**Problem statement**
In the regex forum thread below, list every name that is immediately followed by an opening parenthesis in the code shown for index.php.

Reputation: 2950

Unusual behaviour of regex

My Setup:

index.php:

<?php
$page = file_get_contents('a.html');
$arr = array();
preg_match('/<td class=\"myclass\">(.*)\<\/td>/s',$page,$arr);
print_r($arr);
?>

a.html:

...other content
<td class="myclass"> 
    THE 
  CONTENT 
</td>
other content...

Output:

Array
(
    [0] => Array
        (
        )
)

If I change the line 4 of index.php to:

preg_match('/<td class=\"myclass\">(.*)\<\/t/s',$page,$arr);

The output is:

Array
(
    [0] => <td class="myclass">
     THE 
   CONTENT
</t
    [1] => 
     THE 
   CONTENT
)

I can't make out what's wrong. Please help me match the content between `<td class="myclass">` and `</td>`.

Upvotes: 1

Answers (3)

**Records supplied**
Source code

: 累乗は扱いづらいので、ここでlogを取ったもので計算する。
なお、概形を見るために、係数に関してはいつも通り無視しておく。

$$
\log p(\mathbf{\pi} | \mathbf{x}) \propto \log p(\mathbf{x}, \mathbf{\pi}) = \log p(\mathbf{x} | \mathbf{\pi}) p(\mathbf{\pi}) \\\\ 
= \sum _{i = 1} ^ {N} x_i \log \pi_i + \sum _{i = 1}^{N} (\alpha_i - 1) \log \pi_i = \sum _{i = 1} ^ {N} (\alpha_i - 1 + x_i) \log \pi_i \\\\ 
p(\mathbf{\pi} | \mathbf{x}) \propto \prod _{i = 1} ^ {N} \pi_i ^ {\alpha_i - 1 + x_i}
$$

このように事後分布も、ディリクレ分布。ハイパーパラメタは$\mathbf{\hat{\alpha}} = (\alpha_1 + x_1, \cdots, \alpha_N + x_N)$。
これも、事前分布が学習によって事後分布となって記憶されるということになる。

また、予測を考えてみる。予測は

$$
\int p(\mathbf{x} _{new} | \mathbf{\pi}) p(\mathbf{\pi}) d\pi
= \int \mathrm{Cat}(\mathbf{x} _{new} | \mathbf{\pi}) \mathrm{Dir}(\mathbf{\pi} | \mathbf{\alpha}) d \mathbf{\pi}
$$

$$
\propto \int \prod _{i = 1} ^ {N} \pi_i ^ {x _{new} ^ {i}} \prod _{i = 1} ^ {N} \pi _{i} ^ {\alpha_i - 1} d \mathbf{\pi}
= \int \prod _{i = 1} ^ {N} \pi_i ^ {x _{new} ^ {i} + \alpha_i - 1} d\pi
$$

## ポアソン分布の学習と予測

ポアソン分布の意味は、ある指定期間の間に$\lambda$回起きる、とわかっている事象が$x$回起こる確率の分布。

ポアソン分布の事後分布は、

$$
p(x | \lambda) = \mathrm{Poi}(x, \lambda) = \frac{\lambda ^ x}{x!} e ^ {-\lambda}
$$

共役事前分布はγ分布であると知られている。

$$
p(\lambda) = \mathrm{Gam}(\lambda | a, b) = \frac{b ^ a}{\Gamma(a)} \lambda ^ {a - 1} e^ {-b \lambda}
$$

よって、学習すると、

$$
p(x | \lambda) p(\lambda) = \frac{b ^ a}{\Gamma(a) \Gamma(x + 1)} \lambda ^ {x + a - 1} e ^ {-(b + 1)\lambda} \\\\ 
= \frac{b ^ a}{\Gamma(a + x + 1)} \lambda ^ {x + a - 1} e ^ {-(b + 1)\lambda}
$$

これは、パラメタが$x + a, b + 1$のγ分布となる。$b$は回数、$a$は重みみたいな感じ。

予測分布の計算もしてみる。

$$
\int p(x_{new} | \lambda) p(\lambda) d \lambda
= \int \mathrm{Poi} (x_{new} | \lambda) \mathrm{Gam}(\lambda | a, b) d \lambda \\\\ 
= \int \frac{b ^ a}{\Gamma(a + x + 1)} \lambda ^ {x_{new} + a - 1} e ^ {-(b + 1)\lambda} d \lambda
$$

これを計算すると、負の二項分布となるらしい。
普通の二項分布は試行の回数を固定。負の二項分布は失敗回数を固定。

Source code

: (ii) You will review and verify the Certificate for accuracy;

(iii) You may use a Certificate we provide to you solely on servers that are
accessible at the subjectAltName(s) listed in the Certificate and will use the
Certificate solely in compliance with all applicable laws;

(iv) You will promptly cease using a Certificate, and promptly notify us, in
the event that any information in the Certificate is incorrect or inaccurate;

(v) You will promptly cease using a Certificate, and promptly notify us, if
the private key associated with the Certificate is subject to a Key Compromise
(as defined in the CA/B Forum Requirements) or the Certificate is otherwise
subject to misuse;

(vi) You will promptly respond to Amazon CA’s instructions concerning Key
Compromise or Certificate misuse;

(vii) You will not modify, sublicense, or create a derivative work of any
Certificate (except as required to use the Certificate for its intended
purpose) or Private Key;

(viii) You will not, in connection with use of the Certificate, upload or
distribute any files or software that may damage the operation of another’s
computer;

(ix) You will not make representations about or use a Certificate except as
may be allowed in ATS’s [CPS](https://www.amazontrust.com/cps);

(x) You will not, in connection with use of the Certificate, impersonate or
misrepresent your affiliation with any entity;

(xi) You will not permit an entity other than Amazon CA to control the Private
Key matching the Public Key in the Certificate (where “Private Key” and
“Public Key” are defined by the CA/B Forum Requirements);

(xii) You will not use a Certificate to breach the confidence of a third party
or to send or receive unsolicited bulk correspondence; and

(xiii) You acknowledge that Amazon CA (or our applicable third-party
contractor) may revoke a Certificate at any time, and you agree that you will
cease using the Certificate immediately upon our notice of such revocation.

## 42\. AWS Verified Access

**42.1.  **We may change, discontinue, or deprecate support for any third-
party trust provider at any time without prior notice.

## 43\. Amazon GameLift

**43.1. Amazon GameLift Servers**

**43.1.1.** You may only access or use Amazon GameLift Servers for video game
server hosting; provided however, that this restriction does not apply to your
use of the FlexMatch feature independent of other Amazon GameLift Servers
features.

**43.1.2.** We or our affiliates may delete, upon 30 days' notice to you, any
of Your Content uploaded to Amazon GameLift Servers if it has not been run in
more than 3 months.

**Finished task**
file_get_contents
array
preg_match
print_r